TEXTE SOURCE:
*-*-*

Le président suppléant: Winston Churchill a déjà dit que, si on consultait un prisonnier pour savoir s'il voulait se faire couper la tête le matin, il avait beau répondre qu'il préférerait que non, on pouvait quand même lui couper la tête le matin en prétendant qu'on l'avait consulté. Dans ces deux cas, cependant, il s'agissait de véritables consultations. Dans un cas, elles ont mis fin au projet, et dans l'autre, elles ont permis d'obtenir l'accord de la population locale.

M. Lee: Le projet a été mis en oeuvre avec l'appui de la population locale. C'est parfaitement juste et cela se reflète dans notre comportement. Comme vous le savez sans doute, le projet de loi prévoit que, quand il y a des questions de compétence provinciale, nous ne pouvons pas créer d'aires de ce genre sans le consentement de la province. C'est impossible.

Le sénateur Kelleher: C'est plutôt théorique, mais pour en revenir aux commentaires de notre président, qui aurait cru que nous avions des diamants en Amérique du Nord' Par conséquent, ce qui est toujours préoccupant dans en ce qui concerne la prospection minière, pétrolière et gazière, c'est qu'on restreint parfois l'utilisation de zones où la prospection devient viable plus tard grâce à de nouvelles techniques.

Je vais être honnête avec vous. Je n'ai pas lu toutes les dispositions du projet de loi. Y a-t-il quoi que ce soit là- dedans qui empêche d'envisager l'exploration future de ces régions?

Une fois le projet de loi adopté, c'est fini. Y a-t-il quelque chose de ce genre dans ce projet de loi, ou quelque chose qui permettrait d'avoir accès à ces zones plus tard?

*-*-*

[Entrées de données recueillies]
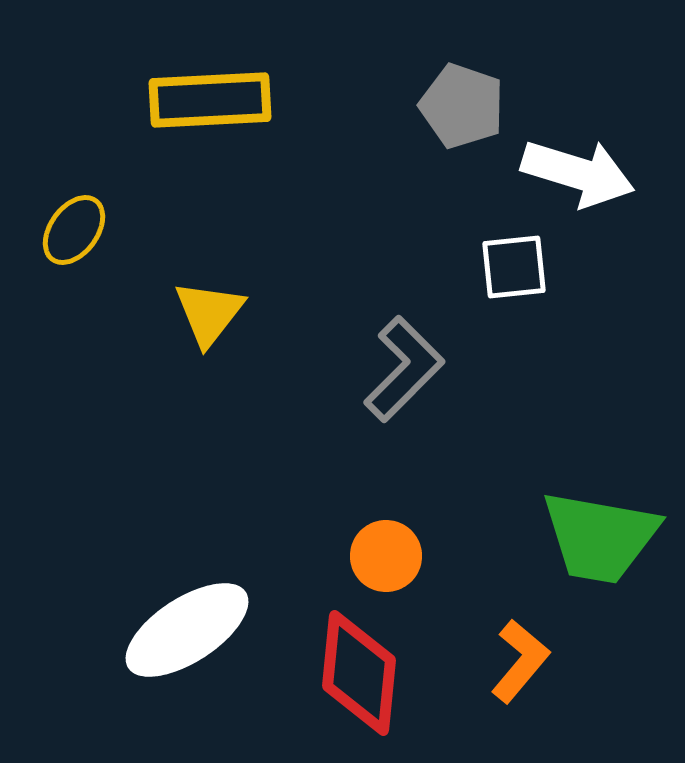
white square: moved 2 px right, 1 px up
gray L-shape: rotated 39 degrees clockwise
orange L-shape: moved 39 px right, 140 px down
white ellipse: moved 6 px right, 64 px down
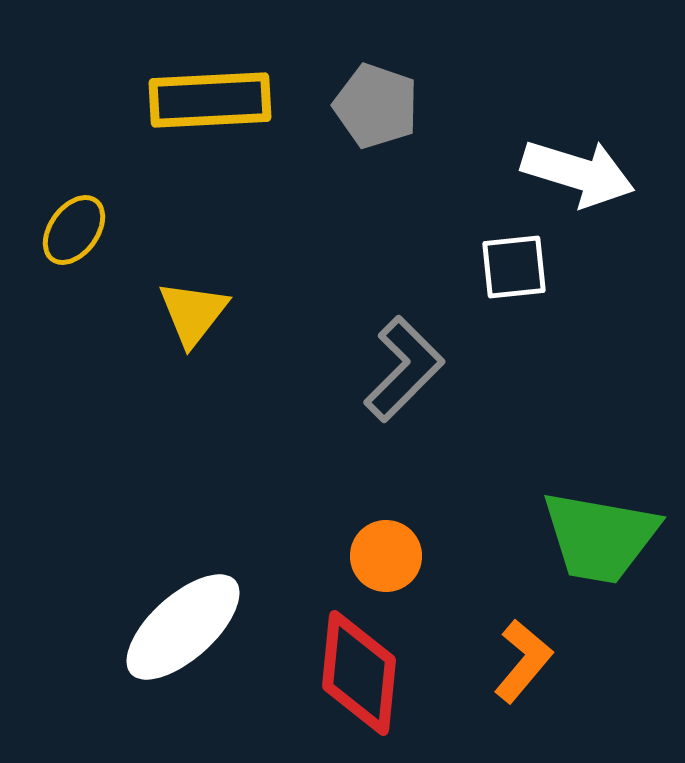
gray pentagon: moved 86 px left
yellow triangle: moved 16 px left
white ellipse: moved 4 px left, 3 px up; rotated 9 degrees counterclockwise
orange L-shape: moved 3 px right
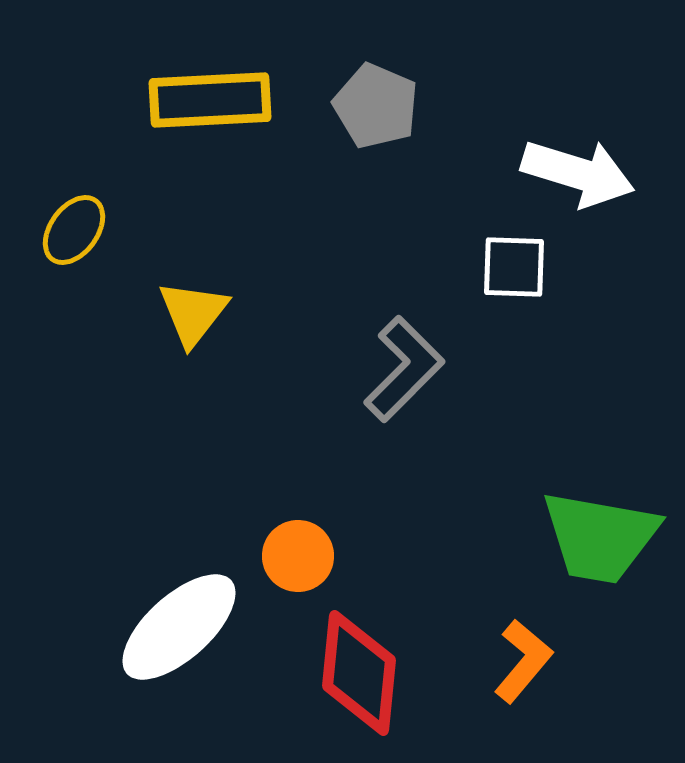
gray pentagon: rotated 4 degrees clockwise
white square: rotated 8 degrees clockwise
orange circle: moved 88 px left
white ellipse: moved 4 px left
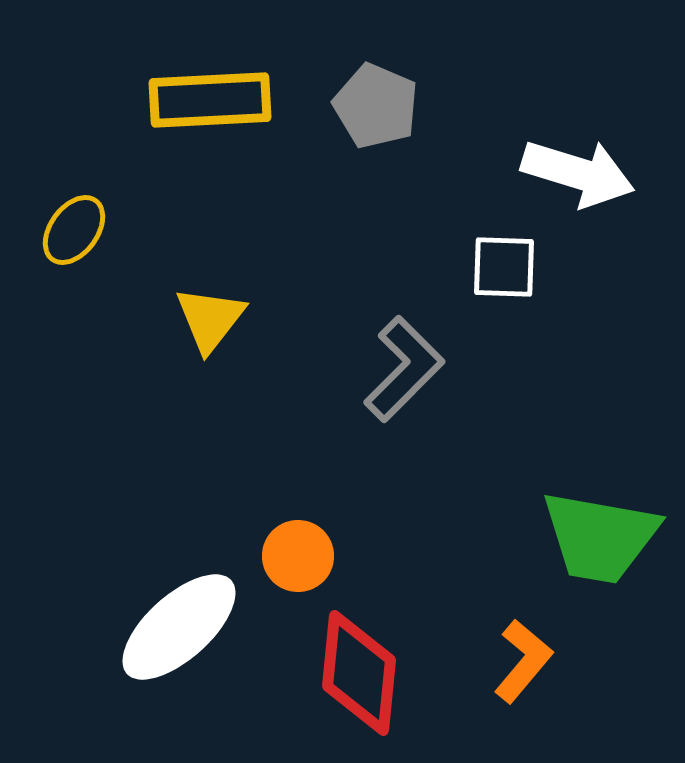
white square: moved 10 px left
yellow triangle: moved 17 px right, 6 px down
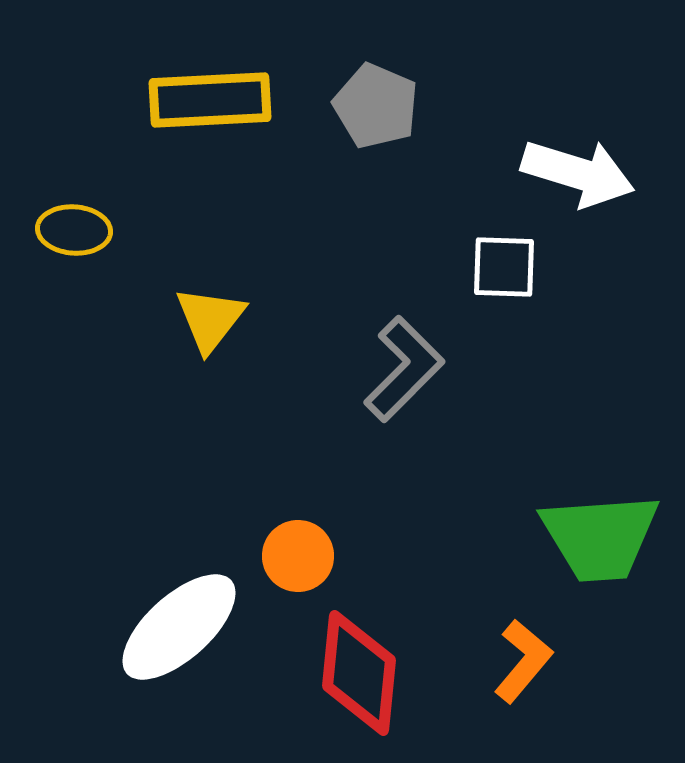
yellow ellipse: rotated 58 degrees clockwise
green trapezoid: rotated 14 degrees counterclockwise
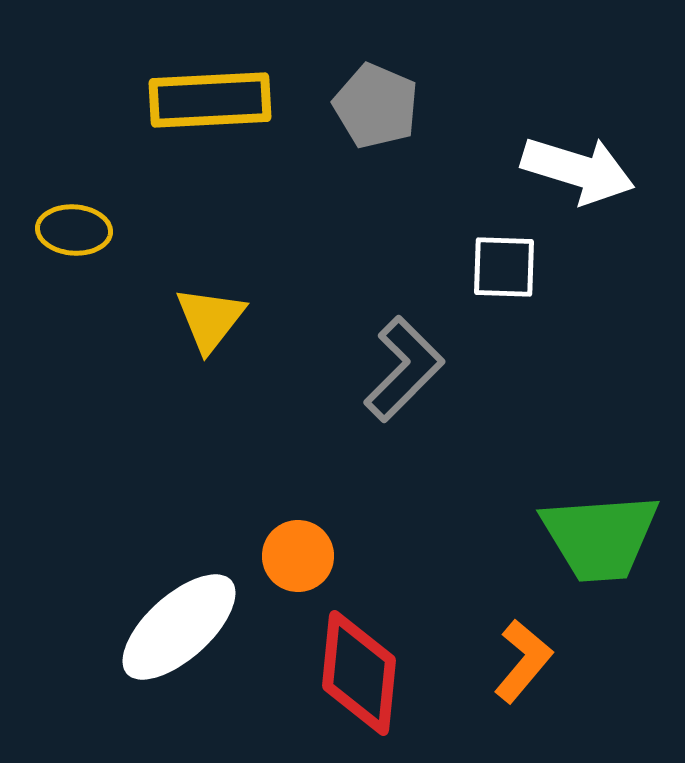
white arrow: moved 3 px up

*-*-*

TÂCHES À RÉALISER:
**1.** Pour chacune des affirmations suivantes, indiquez par oui ou par non si elle concorde avec le texte source, en citant mot pour mot le passage qui tranche. (a) Selon M. Lee, le projet a été mis en œuvre avec l'appui de la population locale. (b) Le sénateur Kelleher dit avoir lu toutes les dispositions du projet de loi. (c) Selon M. Lee, quand il y a des questions de compétence provinciale, des aires de ce genre peuvent être créées sans le consentement de la province.
**2.** D'après le texte source, pourquoi le sénateur Kelleher juge-t-il préoccupant de restreindre l'utilisation de certaines zones ? Répondez en une à trois phrases.

RÉPONSES FOURNIES:
**1.**
(a) Oui : « Le projet a été mis en oeuvre avec l'appui de la population locale. »
(b) Non : « Je n'ai pas lu toutes les dispositions du projet de loi. »
(c) Non : « nous ne pouvons pas créer d'aires de ce genre sans le consentement de la province. »

**2.** Ce qui le préoccupe, c'est qu'on restreint parfois l'utilisation de zones où la prospection minière, pétrolière et gazière devient viable plus tard grâce à de nouvelles techniques. Pour illustrer ce point, il rappelle que personne n'aurait cru qu'il y avait des diamants en Amérique du Nord.